Conservative: Roberts (57), Scalia (76),Thomas (64), Alito (62)
Moderate: Kennedy (76)
Liberal: Ginsburg (79), Breyer (74), Sotomayor (58), Kagan (52)

The conservatives now average at 65, the liberals at 66. The Court is very well-balanced. But preserving that balance over the next four years will be tricky. Ginsburg, Breyer, Scalia and Kennedy are the oldest judges. And while Scalia will not leave the Court until the pry his dead body out of the bathroom, anyone over 70 has to be considered a potential replacement.

Ginsberg and Breyer are probably the two that will most need replacement in the next two years. I would prefer that they not be replaced by conservatives and tilt the balance even further. That, of course has to be weighed against the danger that Kennedy or Scalia are replaced by Obama. (I’ll talk about this in the context of re-electing Obama in the next post).

Conclusion

Looking over this list, it really boils down to two issues: the deficit and foreign policy. And that really boils down to one issue: Romney seems poised to give us a return to the bad old days when Republicans spent worse than Democrats, got us involved in foreign quagmires and focused on culture issues to distract from it.

The last few weeks have reduced these concerns a little. The selection of Ryan is a big indicator that Romney intends to take spending seriously. But they are not gone. And that Romney is surrounding himself with Bush people, advocating Bush policies and pushing Bush rhetoric makes me nervous.

One final note:

Reasons not to not vote for Mitt Romney

There are a number of things that have been thrown out as reasons we shouldn’t vote for Mitt Romney that I consider to be either bullshit or irrelevant. His Mormon faith is chief among those. His involvement with Bain financial is another. Putting his dog on the roof; some bullying incidents when he was a kid; his taxes; his interest in dressage. I consider all of these irrelevant.

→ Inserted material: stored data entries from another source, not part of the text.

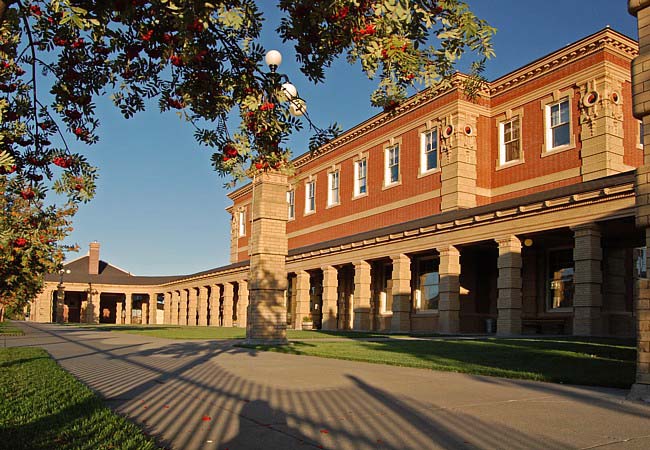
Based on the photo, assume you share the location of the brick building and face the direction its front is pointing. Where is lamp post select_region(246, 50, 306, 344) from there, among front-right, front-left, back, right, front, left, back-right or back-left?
front

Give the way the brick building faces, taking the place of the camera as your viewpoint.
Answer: facing the viewer and to the left of the viewer
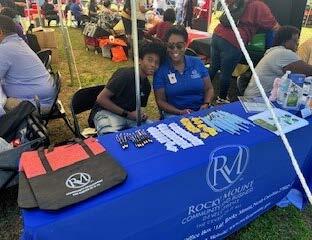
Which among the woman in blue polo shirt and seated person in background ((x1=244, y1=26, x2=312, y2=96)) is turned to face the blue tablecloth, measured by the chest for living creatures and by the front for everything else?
the woman in blue polo shirt

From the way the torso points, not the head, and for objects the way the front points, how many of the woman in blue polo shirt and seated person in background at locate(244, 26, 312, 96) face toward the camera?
1

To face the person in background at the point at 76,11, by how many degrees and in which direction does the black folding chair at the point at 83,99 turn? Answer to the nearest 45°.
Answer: approximately 135° to its left

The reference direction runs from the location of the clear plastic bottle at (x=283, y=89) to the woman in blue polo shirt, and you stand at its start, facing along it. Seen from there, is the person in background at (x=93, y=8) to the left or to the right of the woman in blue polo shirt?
right

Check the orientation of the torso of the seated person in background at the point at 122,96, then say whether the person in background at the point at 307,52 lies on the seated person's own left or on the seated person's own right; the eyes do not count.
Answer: on the seated person's own left

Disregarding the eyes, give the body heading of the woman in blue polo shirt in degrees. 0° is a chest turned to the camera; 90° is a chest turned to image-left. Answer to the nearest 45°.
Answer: approximately 0°

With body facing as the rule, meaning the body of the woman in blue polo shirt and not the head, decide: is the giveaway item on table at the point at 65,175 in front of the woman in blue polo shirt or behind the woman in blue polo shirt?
in front

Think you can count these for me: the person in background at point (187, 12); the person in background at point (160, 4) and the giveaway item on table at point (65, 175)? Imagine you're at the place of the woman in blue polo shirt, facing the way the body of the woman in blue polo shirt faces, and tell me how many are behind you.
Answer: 2
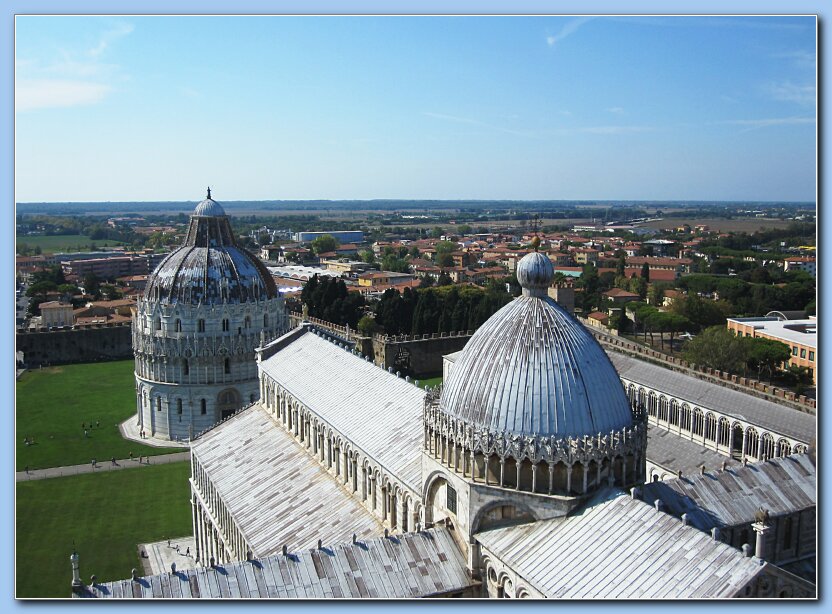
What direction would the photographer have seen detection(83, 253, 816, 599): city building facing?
facing away from the viewer and to the left of the viewer
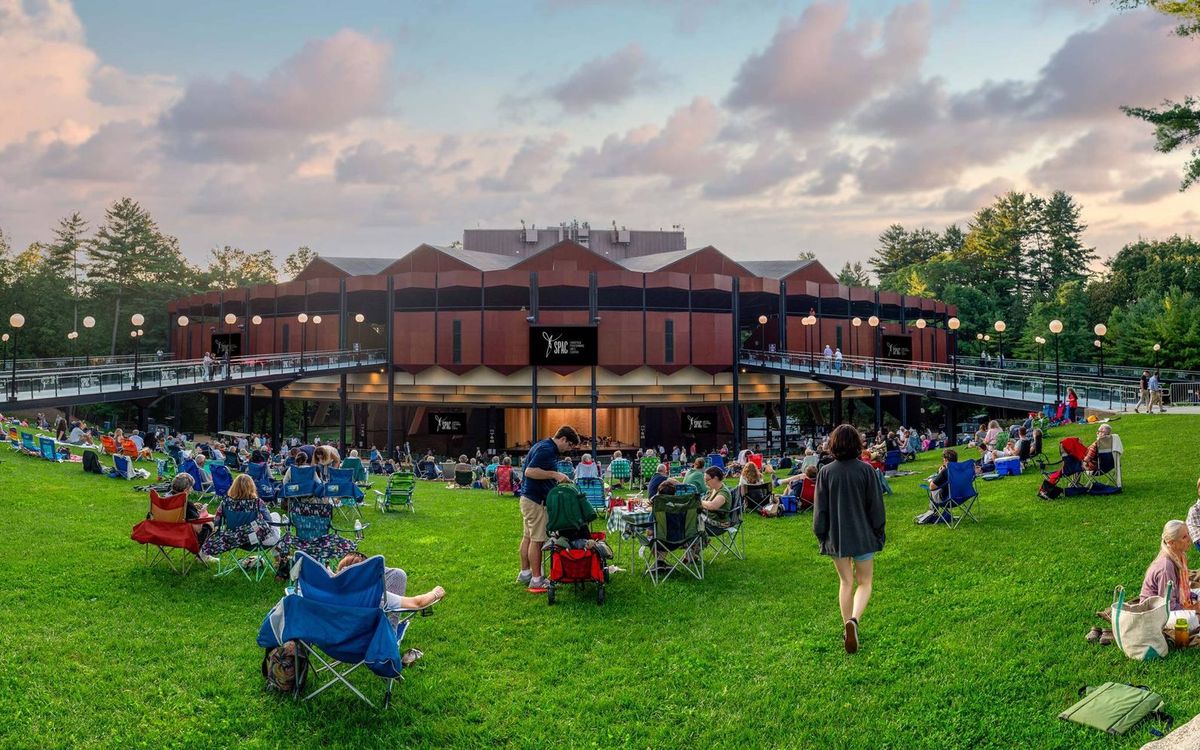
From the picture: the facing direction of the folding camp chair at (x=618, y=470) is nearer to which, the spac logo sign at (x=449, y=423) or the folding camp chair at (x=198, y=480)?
the spac logo sign

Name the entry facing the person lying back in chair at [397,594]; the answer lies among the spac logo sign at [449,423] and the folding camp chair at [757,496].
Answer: the spac logo sign

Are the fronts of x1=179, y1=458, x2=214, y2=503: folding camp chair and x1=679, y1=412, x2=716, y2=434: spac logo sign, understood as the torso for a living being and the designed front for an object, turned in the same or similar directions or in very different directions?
very different directions

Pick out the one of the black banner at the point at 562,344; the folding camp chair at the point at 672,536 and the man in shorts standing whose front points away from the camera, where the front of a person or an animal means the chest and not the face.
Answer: the folding camp chair

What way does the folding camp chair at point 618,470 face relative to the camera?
away from the camera

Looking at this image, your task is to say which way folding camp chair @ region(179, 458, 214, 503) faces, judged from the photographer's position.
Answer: facing away from the viewer and to the right of the viewer

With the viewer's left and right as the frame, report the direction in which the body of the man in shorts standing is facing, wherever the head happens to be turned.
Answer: facing to the right of the viewer

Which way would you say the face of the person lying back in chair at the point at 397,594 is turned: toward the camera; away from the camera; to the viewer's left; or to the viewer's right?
away from the camera

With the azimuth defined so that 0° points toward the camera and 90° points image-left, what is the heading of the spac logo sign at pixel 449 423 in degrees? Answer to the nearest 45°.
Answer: approximately 0°

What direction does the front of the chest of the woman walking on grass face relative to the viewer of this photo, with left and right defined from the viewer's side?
facing away from the viewer

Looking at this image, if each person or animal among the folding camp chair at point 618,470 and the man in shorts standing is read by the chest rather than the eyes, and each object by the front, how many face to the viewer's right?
1

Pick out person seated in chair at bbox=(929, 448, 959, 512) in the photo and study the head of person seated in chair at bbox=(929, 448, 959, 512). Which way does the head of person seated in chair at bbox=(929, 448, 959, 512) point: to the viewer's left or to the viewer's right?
to the viewer's left

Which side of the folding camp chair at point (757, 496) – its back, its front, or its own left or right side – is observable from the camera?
back

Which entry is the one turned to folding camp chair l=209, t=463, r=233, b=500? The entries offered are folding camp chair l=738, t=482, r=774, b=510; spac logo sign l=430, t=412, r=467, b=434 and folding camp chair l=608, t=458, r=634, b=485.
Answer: the spac logo sign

(Update: Late breaking something else that doesn’t matter: whether or not Paul Ryan is lying about his marathon time.)

If you’re going to vote for Romney, the reasons are because he might repeal Obamacare, could keep the radical wing of the GOP in check, could get the economy booming and might even back off the War on Drugs. If you’re not going to vote for him, it’s because we might enjoy a return to big spending, tax cutting and war starting.

And either of those are dependent on what you think of the other guy, who will be the subject of the next two posts.